Seattle Without The Tear Gas?

Anti-globalists converge on IMF-World Bank meetings in Washington

When finance ministers gather in Washington for the spring meetings of the World Bank and International Monetary Fund, hardly anyone notices except the maotres'd. But this year's Apr. 16-17 confab will be hard to ignore. It will attract a huge, motley crowd of environmentalists, human-rights advocates, union members, and AIDS activists, who will try to disrupt the meetings.

They're out to repeat the success of last December's protests in Seattle that helped sabotage World Trade Organization talks. So will the pin-striped delegates also be forced to hustle home amid clouds of tear gas and brawling in the streets? Not necessarily. Global finance is not as polarizing an issue as trade, the protesters aren't as organized this time, and capital police are better prepared than their Seattle colleagues.

Still, the World Bank and IMF are treading carefully. Many of the protesters may not understand the minutiae of these agencies, which were formed after World War II to fight global poverty and avert economic crises. But the demonstrators--who should be substantially fewer than the 60,000 in Seattle--have the zeal of missionaries and believe that secretive, multilateral institutions have lost their way. The IMF, World Bank, and WTO make up what protest literature terms a "global triad" that forces countries to restructure economies to favor corporate managers, investors, and speculators.

Environmentalists charge that World Bank loans finance ecosystem-damaging projects such as China's massive Three Gorges Dam. Human-rights supporters and unionists argue that the lending agencies support countries that restrict religious freedom and tolerate sweatshops. AIDS activists complain that neither institution does enough to get low-cost AIDS drugs to developing nations. Their hit list even includes the America Online-Time Warner merger, which the groups fear will "globally homogenize" content on the Net and harm local cultures. "These institutions need to be agents for the poorest people rather than for banks and large corporations," says Carol Welch, a Friends of the Earth analyst.

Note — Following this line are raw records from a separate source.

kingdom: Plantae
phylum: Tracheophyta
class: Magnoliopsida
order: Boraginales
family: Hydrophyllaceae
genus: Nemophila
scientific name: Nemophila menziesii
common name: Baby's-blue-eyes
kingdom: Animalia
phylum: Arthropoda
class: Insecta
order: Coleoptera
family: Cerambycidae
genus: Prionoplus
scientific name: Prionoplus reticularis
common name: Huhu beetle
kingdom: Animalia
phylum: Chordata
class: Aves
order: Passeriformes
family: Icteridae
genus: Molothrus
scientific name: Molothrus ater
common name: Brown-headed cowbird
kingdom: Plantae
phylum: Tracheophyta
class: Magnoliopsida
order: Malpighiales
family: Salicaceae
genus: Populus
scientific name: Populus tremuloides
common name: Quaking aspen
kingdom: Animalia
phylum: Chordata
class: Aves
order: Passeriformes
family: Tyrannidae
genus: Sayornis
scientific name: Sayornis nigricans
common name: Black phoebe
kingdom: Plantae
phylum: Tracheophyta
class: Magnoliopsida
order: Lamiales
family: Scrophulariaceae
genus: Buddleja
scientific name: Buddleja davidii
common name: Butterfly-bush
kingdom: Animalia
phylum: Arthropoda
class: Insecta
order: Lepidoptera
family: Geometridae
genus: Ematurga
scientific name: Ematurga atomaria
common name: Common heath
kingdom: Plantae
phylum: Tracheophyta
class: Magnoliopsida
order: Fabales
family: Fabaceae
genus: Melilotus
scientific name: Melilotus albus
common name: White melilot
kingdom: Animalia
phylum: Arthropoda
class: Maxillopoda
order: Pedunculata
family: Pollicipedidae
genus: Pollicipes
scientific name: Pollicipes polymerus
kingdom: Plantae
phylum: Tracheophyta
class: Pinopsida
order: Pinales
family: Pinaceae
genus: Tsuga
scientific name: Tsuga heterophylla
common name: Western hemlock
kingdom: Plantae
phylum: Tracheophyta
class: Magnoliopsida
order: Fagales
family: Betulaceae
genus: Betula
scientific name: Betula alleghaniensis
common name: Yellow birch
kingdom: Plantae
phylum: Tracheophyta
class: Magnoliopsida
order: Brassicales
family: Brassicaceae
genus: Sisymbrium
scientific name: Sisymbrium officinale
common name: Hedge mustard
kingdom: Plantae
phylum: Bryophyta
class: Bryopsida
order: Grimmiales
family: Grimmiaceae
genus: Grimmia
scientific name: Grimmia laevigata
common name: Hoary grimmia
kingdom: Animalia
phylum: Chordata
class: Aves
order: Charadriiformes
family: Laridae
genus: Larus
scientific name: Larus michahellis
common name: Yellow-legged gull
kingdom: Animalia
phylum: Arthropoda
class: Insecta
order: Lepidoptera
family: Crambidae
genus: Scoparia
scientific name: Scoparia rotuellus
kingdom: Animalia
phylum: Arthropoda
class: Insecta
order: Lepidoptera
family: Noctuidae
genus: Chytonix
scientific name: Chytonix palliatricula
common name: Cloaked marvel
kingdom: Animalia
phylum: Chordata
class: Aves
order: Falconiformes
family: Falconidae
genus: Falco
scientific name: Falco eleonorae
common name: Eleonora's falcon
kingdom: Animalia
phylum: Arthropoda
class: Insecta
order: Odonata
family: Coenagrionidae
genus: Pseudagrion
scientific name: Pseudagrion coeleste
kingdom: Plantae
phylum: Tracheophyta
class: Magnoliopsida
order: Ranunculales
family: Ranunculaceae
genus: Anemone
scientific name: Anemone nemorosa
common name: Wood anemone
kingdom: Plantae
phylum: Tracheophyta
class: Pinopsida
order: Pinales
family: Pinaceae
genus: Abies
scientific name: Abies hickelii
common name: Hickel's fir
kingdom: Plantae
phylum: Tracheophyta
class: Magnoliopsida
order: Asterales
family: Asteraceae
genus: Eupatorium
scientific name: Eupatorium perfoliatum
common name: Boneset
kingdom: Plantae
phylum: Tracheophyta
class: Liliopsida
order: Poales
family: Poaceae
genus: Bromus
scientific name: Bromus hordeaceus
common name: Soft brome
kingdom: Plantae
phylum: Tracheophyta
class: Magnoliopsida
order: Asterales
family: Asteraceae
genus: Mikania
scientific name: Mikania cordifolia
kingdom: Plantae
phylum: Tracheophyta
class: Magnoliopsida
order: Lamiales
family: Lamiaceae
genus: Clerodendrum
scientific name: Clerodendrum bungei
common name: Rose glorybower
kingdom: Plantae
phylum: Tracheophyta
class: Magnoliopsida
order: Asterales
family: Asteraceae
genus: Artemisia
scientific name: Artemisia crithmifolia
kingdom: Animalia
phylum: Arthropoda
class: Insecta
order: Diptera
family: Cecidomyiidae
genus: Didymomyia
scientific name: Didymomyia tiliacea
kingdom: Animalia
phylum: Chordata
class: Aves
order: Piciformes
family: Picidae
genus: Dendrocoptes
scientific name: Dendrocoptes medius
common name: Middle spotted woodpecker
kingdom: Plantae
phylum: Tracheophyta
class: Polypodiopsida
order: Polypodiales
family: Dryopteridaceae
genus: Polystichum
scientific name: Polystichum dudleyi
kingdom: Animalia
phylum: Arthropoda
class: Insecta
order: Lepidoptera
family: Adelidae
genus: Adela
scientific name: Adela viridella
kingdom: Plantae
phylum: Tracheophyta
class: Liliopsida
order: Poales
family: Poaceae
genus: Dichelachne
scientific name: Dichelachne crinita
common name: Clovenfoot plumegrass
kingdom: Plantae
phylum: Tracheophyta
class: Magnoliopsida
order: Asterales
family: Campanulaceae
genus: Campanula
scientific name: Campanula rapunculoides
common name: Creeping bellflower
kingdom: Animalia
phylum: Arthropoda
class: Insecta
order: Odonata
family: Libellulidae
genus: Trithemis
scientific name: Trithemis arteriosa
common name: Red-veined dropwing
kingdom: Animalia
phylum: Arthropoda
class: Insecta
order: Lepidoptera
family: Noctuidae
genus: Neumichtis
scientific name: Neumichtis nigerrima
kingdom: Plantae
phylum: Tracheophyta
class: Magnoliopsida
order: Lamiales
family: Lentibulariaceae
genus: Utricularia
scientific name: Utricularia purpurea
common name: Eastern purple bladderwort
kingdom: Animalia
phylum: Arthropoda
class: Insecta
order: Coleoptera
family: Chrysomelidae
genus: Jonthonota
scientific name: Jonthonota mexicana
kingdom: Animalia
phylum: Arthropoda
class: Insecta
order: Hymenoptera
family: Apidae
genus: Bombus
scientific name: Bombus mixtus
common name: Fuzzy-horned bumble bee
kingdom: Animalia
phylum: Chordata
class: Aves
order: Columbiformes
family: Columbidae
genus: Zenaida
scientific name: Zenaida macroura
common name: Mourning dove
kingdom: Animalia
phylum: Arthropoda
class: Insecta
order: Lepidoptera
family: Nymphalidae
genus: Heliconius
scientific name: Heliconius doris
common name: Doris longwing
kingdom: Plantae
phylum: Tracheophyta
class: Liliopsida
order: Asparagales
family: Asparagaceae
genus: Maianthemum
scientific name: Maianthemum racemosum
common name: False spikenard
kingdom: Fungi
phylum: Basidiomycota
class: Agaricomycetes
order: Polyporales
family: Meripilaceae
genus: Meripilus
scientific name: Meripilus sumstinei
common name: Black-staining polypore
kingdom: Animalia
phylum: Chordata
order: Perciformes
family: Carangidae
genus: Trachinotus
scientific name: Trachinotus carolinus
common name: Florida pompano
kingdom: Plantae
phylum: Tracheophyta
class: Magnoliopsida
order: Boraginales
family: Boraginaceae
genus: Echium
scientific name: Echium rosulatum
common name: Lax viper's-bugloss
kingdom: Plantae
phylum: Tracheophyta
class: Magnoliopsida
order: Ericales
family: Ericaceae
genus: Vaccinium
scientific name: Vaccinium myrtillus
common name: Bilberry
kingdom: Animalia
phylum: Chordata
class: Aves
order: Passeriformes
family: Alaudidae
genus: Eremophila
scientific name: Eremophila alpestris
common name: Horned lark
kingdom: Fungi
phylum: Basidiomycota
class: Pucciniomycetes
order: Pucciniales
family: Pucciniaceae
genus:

DOWNSIDE. Already, demonstrators are making headway with their efforts to shine a harsh light on globalization's downside. In March, Stanley Fischer, the IMF's acting managing director, met with Friends of the Earth, poverty group Oxfam International, and other activists. Meeting participants say they came away encouraged that top fund officials were finally starting to pay attention to their concerns, though they aren't expecting substantial changes anytime soon.

Bank and fund officials say the agencies are trying to speed up Third World debt writeoffs--a key demand of some demonstrators. And the finance ministers for the first time will discuss ways to fund more AIDS programs. Says Juliette Beck of Global Exchange, a San Francisco-based human-rights group: "Regardless of whether we're able to shut down the meetings, we've already raised public awareness."

After their attempt at consciousness-raising in Washington, D.C., the anti-globalists won't rest. They want to use the momentum from Seattle to create a new social movement on a level with Vietnam War protests. They plan to converge on the national political conventions this summer, then to take to the streets of Prague, where the IMF and World Bank will meet in September. In the process, they hope to turn a ragtag coalition into a potent, worldwide force that prods bankers and politicians into tempering the fervor for globalization and confronting its side effects.